DATASET EXCERPTS:
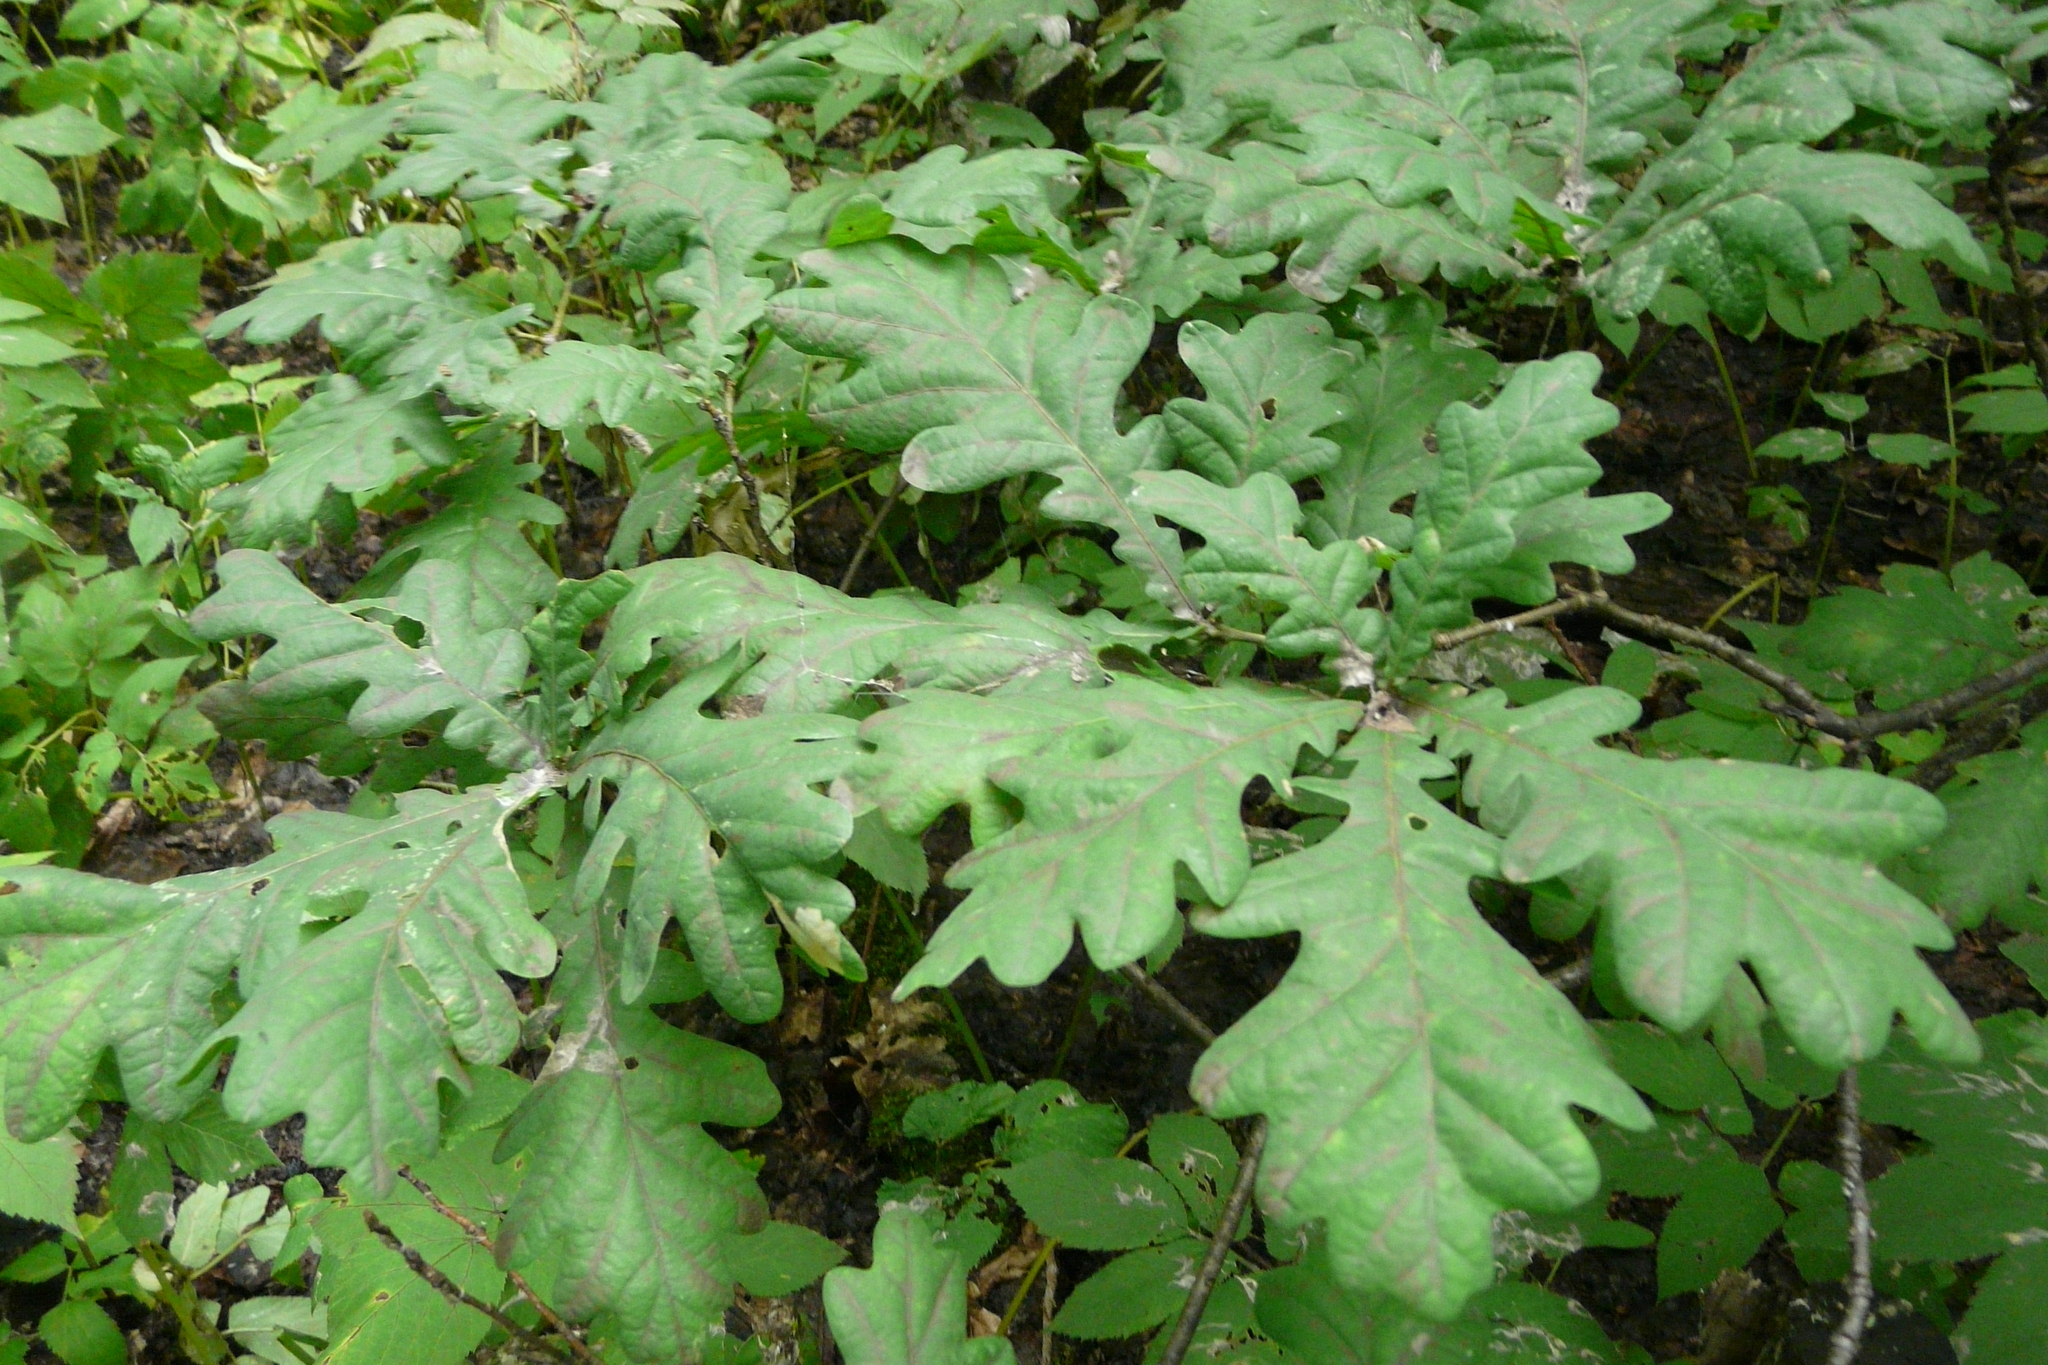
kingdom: Plantae
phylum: Tracheophyta
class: Magnoliopsida
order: Fagales
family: Fagaceae
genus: Quercus
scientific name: Quercus robur
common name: Pedunculate oak
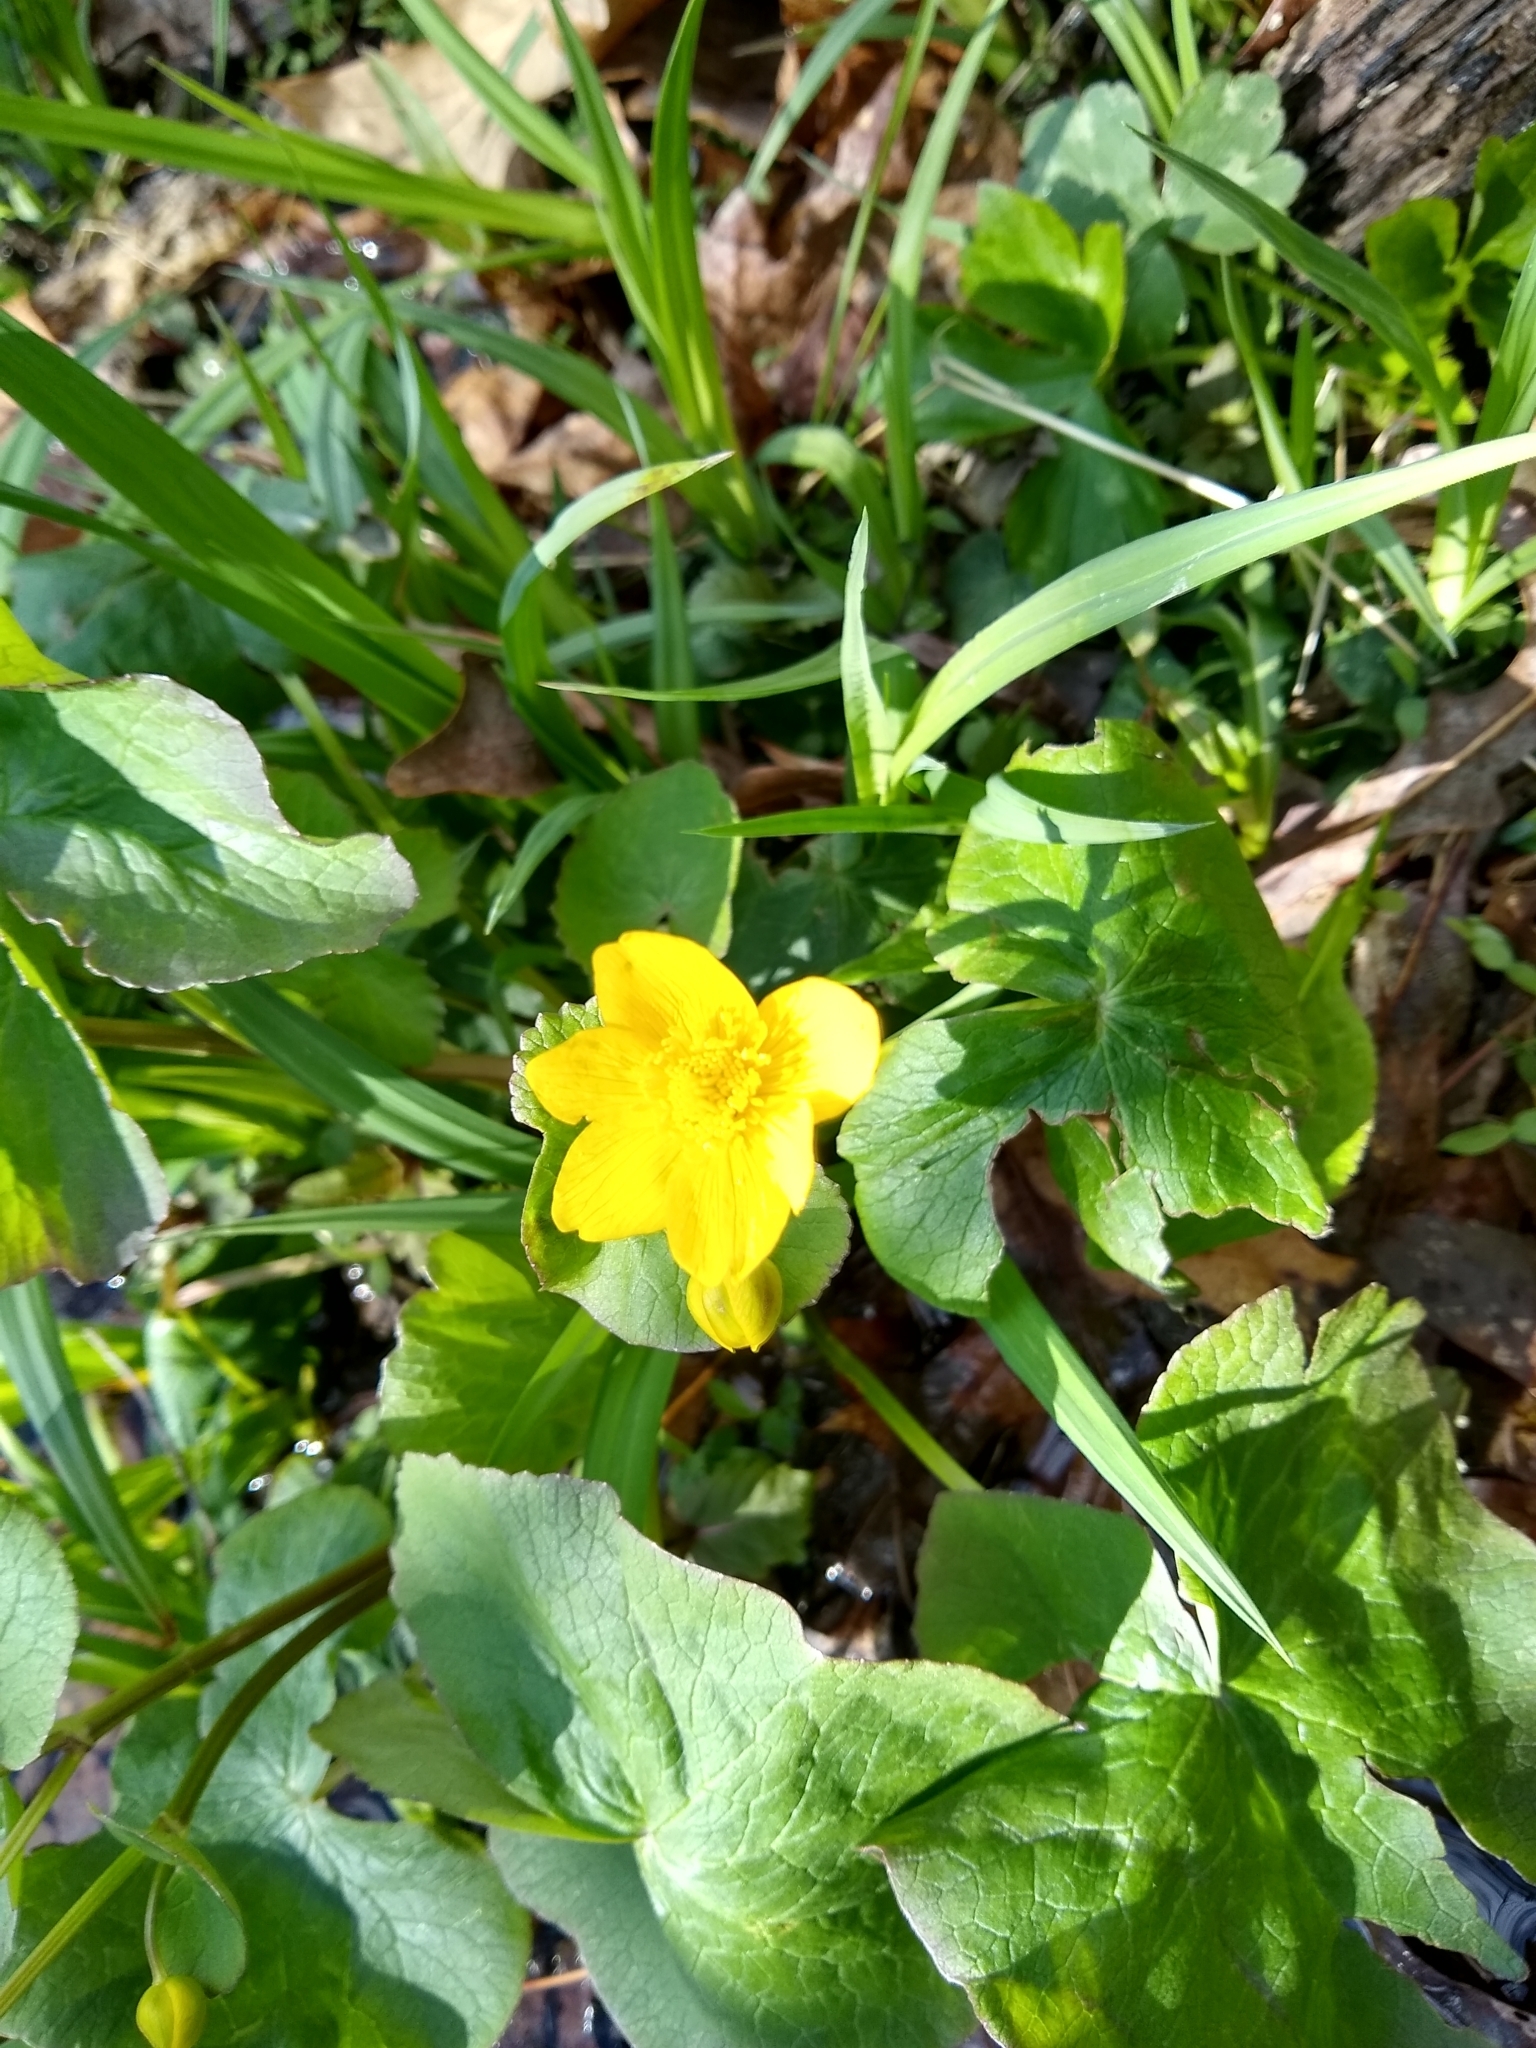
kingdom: Plantae
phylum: Tracheophyta
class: Magnoliopsida
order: Ranunculales
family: Ranunculaceae
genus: Caltha
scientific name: Caltha palustris
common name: Marsh marigold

DO THIS:
Copy every text line from the records above word for word, and leave the pictures out.

THE REPLY:
kingdom: Plantae
phylum: Tracheophyta
class: Magnoliopsida
order: Fagales
family: Fagaceae
genus: Quercus
scientific name: Quercus robur
common name: Pedunculate oak
kingdom: Plantae
phylum: Tracheophyta
class: Magnoliopsida
order: Ranunculales
family: Ranunculaceae
genus: Caltha
scientific name: Caltha palustris
common name: Marsh marigold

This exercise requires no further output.